A recent international study published in Nature Aging has identified an epigenetic aging pattern, termed Aging- and Colon Cancer-Associated (ACCA) drift, in human gut stem cells. This drift, characterized by shifts in DNA methylation, intensifies with age and appears to compromise the gut's self-repair capabilities, potentially increasing the risk of colon cancer by silencing genes crucial for tissue health. Researchers also identified contributing factors and potential methods to slow or partially reverse this process in laboratory settings.

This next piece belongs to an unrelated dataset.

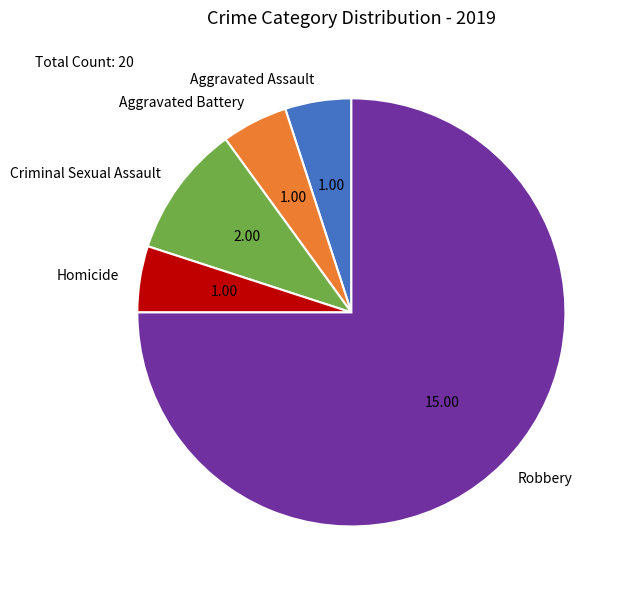

Count the number of slices in the pie.

5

Unveiling ACCA Drift: Epigenetic Aging in Gut Stem Cells

An international research team, led by Professor Francesco Neri of the University of Turin, uncovered a non-random pattern of epigenetic changes in gut stem cells, which they termed Aging- and Colon Cancer-Associated (ACCA) drift. The study describes how these chemical tags, or epigenetic markers, on DNA regulate gene activity and undergo significant shifts as individuals age. These changes involve DNA methylation, which can turn genes on or off without altering the underlying DNA sequence.

How ACCA Drift Progresses

The human gut continuously renews its lining through specialized stem cells located within structures known as crypts. Each crypt originates from a single stem cell, and epigenetic changes within that stem cell are inherited by all cells in its crypt. The ACCA drift involves a gradual accumulation of DNA methylations.

As individuals age, areas with an older epigenetic profile expand through crypt division, leading to a mosaic of crypts with varying epigenetic ages throughout the intestine. Experiments utilizing mouse models and intestinal organoids confirmed the specificity and propagation of this drift within the intestines.

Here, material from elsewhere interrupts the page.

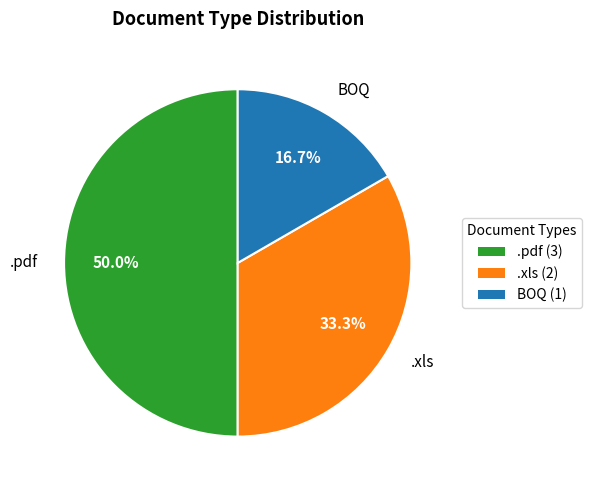

To the nearest percent, what is the difference between the BOQ and .xls slice percentages?

17%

A Precursor to Colon Cancer

Researchers observed that the epigenetic drift pattern identified in aging intestinal tissue is also present in nearly all analyzed colon cancer samples. The drift primarily affects genes critical for maintaining normal tissue balance, particularly those involved in the Wnt signaling pathway, which is vital for intestinal lining renewal.

The gradual silencing of these genes, some of which function as tumor suppressors, is suggested to create conditions within aging stem cells that are conducive to cancer development. This accumulation of risk occurs prior to tumor formation.

Factors Accelerating ACCA Drift

The study identified several factors that accelerate ACCA drift:

  • Iron Imbalance: Aging intestinal cells exhibited reduced iron uptake and increased iron release, leading to a decrease in iron (II) availability within the cell nucleus. Iron (II) is essential for TET (ten-eleven translocation) enzymes, which are responsible for removing excess DNA methylations. Impaired TET enzyme function due to low iron (II) contributes to the accumulation of these methylations and the silencing of key genes.
  • Inflammation: Age-related gut inflammation was found to exacerbate the issue by disrupting cellular iron balance and imposing metabolic stress.
  • Weakened Wnt Signaling: A decline in Wnt signaling further reduces the vitality of stem cells.

The combination of iron imbalance, inflammation, and reduced Wnt signaling accelerates epigenetic drift, potentially causing intestinal aging to begin earlier and progress faster.

Hope for Intervention

Laboratory experiments using intestinal organoids demonstrated that epigenetic drift could be slowed or partially reversed. Restoring iron uptake or boosting Wnt signaling both reactivated TET enzymes, enabling cells to clear excess DNA methylations.

Dr. Anna Krepelova, a co-author of the study, stated that these findings suggest epigenetic aging is not an irreversible state and that its molecular parameters can be manipulated.